Reflecting on this work that I present today, I realize that I start from an idea that I had already used before and I had not become aware of the fact until I had to put my ideas in order to explain them. It is about coupled oscillation. It is well known that the song and light emissions of some animals, and also their neurons, are synchronized and in pathological situations in which there is no output of the feedback processes, they tend to hypersynchronization states, as is the case of epilepsy. Fortunately, the singing of frogs and the flickering of fireflies, which, without the presence of noisy external agents from the environment would tend to stabilization. I already worked the coupled oscillators in Luci / No name and no memory. There, each of the 64 electronic elements is attentive to the flashes made by electronic elements of a similar nature in its vicinity.
http://www.sonoscop.net/jmb/masluci/luciarco.html
https://www.sonoscop.net/jmb/lucy/index.html
In this way, in the structure of the 64 fireflies there appear zones where the flickers are stabilized for a time and which, due to the topology of the network, end up destabilizing to stabilize in other zones or perhaps in the vicinity. The overall result is emergences of flickers with no clear pattern, but which would never occur randomly according to a uniform distribution or even more skewed.
Artificial Improvisation performs the same type of process. The 16 computational agents involved are listening to what the other 16 are doing to try to do things similar to them with a high degree of probability. In this way, I get a sound and visual flow that is always changing and never the same as itself. It can be considered a generative or if you wish algorithmic process.
What do they hear ?
Well, a series of parameters
Artificial improvisation is an application based on 16 agents that take information from a database feed from a previous musical improvisation made by me in my studio. As it could be running for unlimited time, it could be considered as an Installation. It could be considered as an IPSpace installation when emited to the IP space from a remote computer, a site installation, when hen running in an architectural space, or both. The general idea is to try to emulate the behavior of musicians during an improvisation, where they use to follow what other are doing or decide completely change the discourse trying to modify the future the whole musical object. Each agent behaves as follows :
1. If no other agent has made a choice of a zone of the database to run, then it randomly chooses a launch zone and runs it for a certain amount of time chosen between certain limits.
2. If other agents have already chosen their area of the database to perform, then, with a high probability, it chooses a performance area whose musical descriptors are similar to the already working agents, or makes a choice at complete random according to a probability complementary to the previous one, which, if the first is high, it must be low. In both cases, the chosen zone is executed during a given time between certain limits.

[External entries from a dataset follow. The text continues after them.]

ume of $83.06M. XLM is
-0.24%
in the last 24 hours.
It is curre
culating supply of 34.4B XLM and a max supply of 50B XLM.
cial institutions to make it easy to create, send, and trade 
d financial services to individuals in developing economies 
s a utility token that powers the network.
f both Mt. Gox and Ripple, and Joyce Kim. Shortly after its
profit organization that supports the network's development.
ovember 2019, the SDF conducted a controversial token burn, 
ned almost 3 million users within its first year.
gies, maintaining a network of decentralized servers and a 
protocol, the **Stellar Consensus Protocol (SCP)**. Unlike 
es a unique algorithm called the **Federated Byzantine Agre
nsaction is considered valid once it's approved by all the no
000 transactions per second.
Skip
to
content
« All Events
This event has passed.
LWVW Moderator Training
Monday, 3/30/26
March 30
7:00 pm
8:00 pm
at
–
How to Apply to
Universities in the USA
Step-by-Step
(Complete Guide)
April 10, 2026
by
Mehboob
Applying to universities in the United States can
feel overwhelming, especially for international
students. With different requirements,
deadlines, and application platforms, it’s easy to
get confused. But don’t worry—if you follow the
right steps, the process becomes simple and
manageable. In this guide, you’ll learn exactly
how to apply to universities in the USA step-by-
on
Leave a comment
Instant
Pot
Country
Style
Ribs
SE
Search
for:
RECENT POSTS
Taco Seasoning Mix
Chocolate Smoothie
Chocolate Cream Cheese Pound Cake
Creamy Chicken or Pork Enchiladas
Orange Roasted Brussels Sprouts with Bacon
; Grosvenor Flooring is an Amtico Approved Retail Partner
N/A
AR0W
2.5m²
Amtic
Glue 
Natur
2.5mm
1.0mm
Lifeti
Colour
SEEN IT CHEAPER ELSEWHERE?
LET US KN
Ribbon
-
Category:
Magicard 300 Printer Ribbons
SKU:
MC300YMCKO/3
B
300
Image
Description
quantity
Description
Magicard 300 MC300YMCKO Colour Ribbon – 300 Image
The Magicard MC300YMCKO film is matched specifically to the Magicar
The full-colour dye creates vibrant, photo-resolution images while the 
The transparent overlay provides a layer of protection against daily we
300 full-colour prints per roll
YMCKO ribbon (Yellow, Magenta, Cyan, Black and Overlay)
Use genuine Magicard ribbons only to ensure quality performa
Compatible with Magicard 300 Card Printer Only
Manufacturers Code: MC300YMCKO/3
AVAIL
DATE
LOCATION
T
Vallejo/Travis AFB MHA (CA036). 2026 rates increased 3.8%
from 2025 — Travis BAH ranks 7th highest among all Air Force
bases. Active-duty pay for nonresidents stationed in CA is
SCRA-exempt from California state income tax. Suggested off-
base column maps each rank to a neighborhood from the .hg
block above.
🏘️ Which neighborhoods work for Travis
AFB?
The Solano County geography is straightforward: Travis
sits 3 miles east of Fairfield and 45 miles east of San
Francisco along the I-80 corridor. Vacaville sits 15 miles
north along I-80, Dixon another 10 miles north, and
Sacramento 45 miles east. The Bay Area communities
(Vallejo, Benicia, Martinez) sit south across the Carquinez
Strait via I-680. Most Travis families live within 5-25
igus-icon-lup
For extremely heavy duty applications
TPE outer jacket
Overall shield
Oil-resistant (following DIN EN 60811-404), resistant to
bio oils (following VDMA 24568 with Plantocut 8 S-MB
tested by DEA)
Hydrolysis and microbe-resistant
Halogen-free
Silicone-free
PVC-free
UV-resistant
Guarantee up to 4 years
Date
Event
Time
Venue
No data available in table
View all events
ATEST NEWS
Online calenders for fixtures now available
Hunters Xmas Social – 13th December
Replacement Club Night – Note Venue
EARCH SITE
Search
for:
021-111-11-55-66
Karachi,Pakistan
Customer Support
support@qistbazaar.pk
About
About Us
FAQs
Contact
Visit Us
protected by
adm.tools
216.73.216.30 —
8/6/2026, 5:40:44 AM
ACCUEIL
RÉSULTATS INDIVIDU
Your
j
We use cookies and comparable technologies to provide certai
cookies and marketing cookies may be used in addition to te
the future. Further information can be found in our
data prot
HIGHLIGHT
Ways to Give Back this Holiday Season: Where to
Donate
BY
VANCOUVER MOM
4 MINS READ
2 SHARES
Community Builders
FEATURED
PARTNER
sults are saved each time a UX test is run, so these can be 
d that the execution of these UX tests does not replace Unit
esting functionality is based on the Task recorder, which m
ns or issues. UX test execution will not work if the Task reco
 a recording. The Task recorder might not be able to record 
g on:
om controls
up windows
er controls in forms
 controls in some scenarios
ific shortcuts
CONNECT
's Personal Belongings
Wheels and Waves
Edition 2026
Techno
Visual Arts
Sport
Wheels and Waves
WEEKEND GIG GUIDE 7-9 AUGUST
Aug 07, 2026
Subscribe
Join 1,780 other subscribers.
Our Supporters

3. Regardless of the sound fragment chosen for the performance, it chooses from a range of computational processing possibilities, such as, for example, transposition of its spectrum to multiple zones different from the original ones, granulation or spatialization by means of convolution reverberation.
4. At the end of the execution of the chosen zone, goes back to point 1.
A visual database was created by associating the images with the improvisation sections, so that each sound section corresponds to one and only one section of the image sequence.
In the same way that sound sections are precessed during the performance, the visual sections are also processed by means of very basic logical operations that are carried out between the currently chosen section and the one that was most recently chosen.
This application was programmed in Max 8.1.11 and it was finished on May 30, 2021.